Residents May be Asked Whether they Would Financially Support Brainerd Project
A non-binding referendum will likely be placed on the April referendum to gauge whether residents would throw their financial support behind the Brainerd Community Center.
Residents will likely be asked in April whether they are willing to support—financially—the Brainerd Community Center project.
Trustees are slated to vote at their Jan. 8 meeting on the non-binding referendum question language that village staff has been directed to draft.
Should residents support the measure, it would allow the village to, on behalf of Brainerd Community Center Inc., sell $3.5 million in bonds. The money would help fund various projects, like fixing the roof and doors, said Scott Adams, a member of the Brainerd foundation's executive board.
The financial impact to residents would be about $47.50 a year for 10 years on a $400,000 home, Adams said.
Brainerd Community Center Inc. has already received 1,054 petition signatures to put the non-binding referendum on the ballot, but village officials said the language is vague.
"I think it's pretty vague.
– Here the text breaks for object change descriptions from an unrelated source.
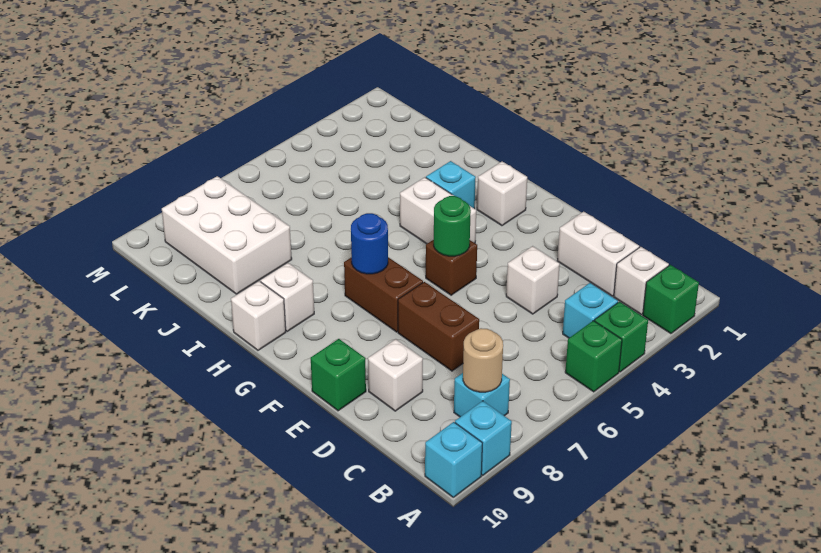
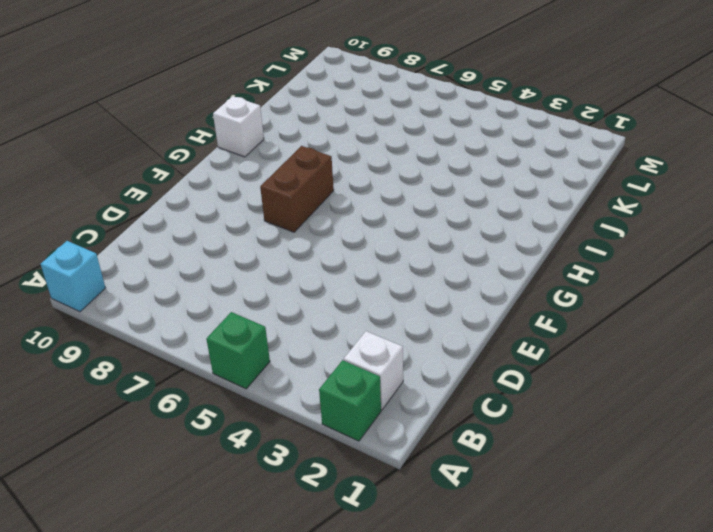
none -> green brick A4 level 1
none -> cyan brick A9 level 1
none -> cyan brick B4 level 1

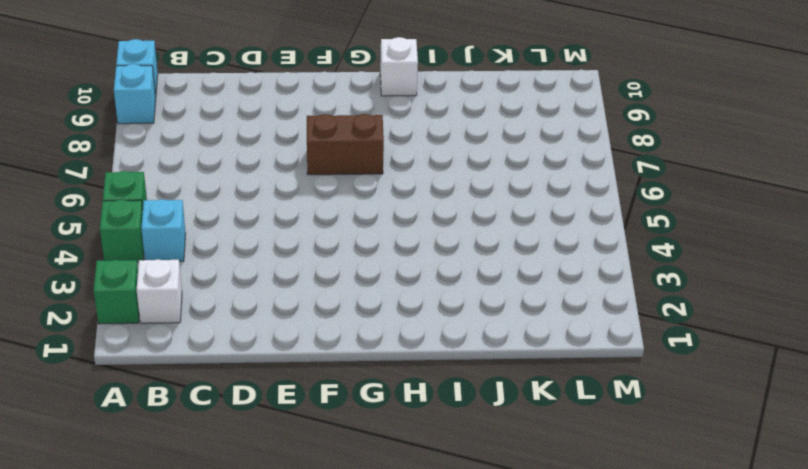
none -> cyan brick B8 level 1
none -> white brick C2:D2 level 1
none -> white brick D4 level 1

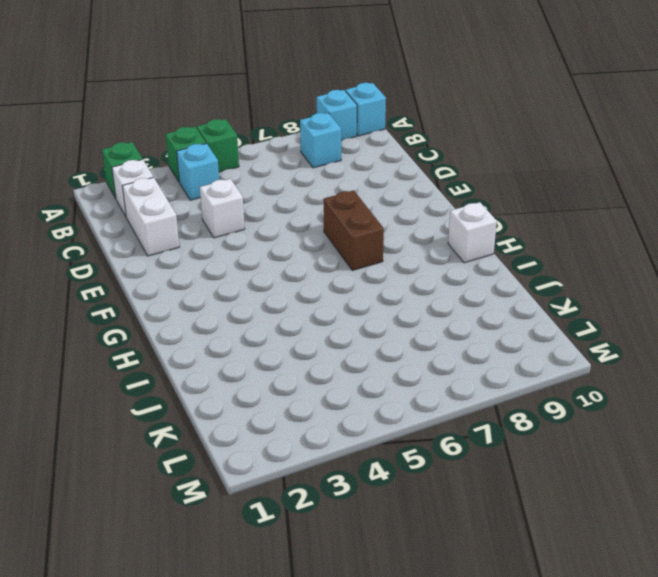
none -> brown brick D7:E7 level 1
none -> white brick D9 level 1
none -> green brick E10 level 1

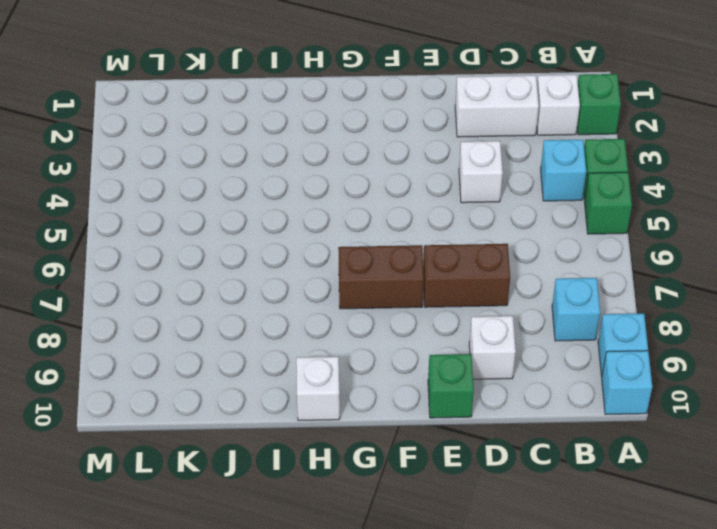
none -> brown brick F5 level 1
none -> white brick G2 level 1
none -> white brick G4:H4 level 1

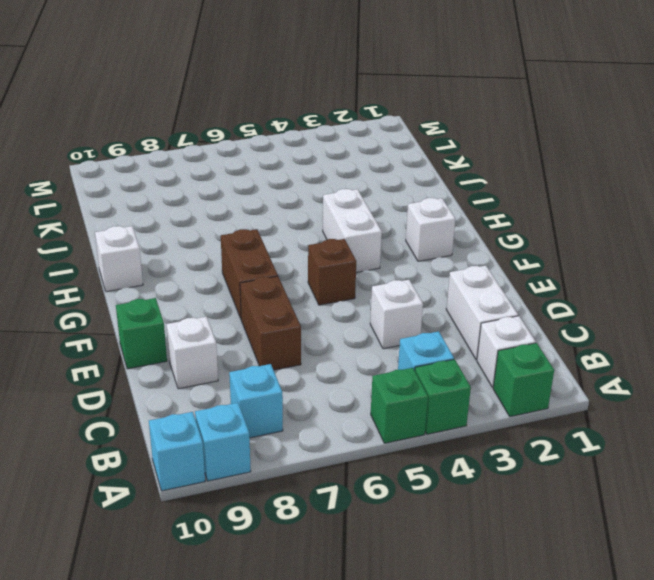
none -> cyan brick H3 level 1
none -> white brick H9 level 1
none -> white brick J8:L9 level 1

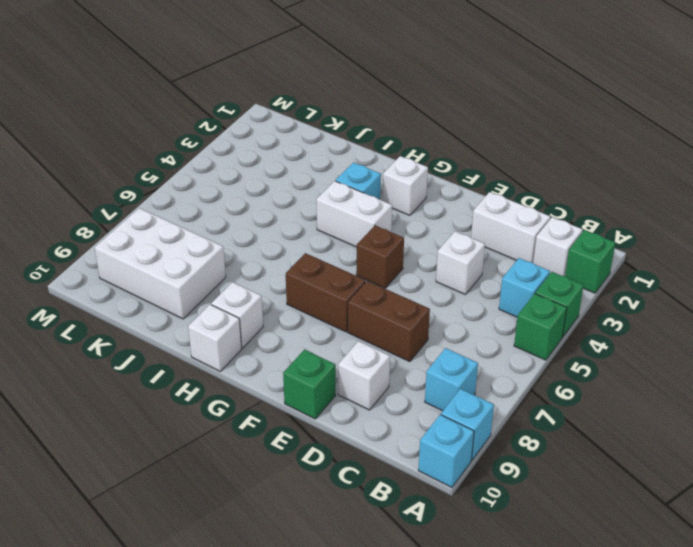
none -> tan round brick B8 level 2
none -> green round brick F5 level 2
none -> blue round brick G7 level 2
I don't think it's anything that our board, or anyone from your board, would really want," Mayor Terry Weppler told Adams at the board's meeting Tuesday night. He suggested that the village work on making that language more clear and then submit the referendum question for the ballot rather than the foundation filing the petition to put the question on the ballot. The latter would need to be done no later than Jan. 7.
Trustee Donna Johnson agreed that clarity is needed for the referendum question. She wants the language to be simple enough so that voters at the polls in April aren't confused, saying, "What are they asking me to do?"
Educating the community will be key, officials agreed—particularly when it comes to the financial aspect.
"We've never seen any information regarding that," Trustee Drew Cullum said of the $3.5 million. "Personally, I don't think that's enough."
He wants to "make sure we know what that number really does."
"We want to make sure it works. We have numbers that show that it will work," Adams said. He added that the foundation is fine-tuning its business plan and working on a professional video that will show not only how the building will be used but also who will use it.
Trustees support having a town meeting—or a series of town meetings—to educate residents about the referendum.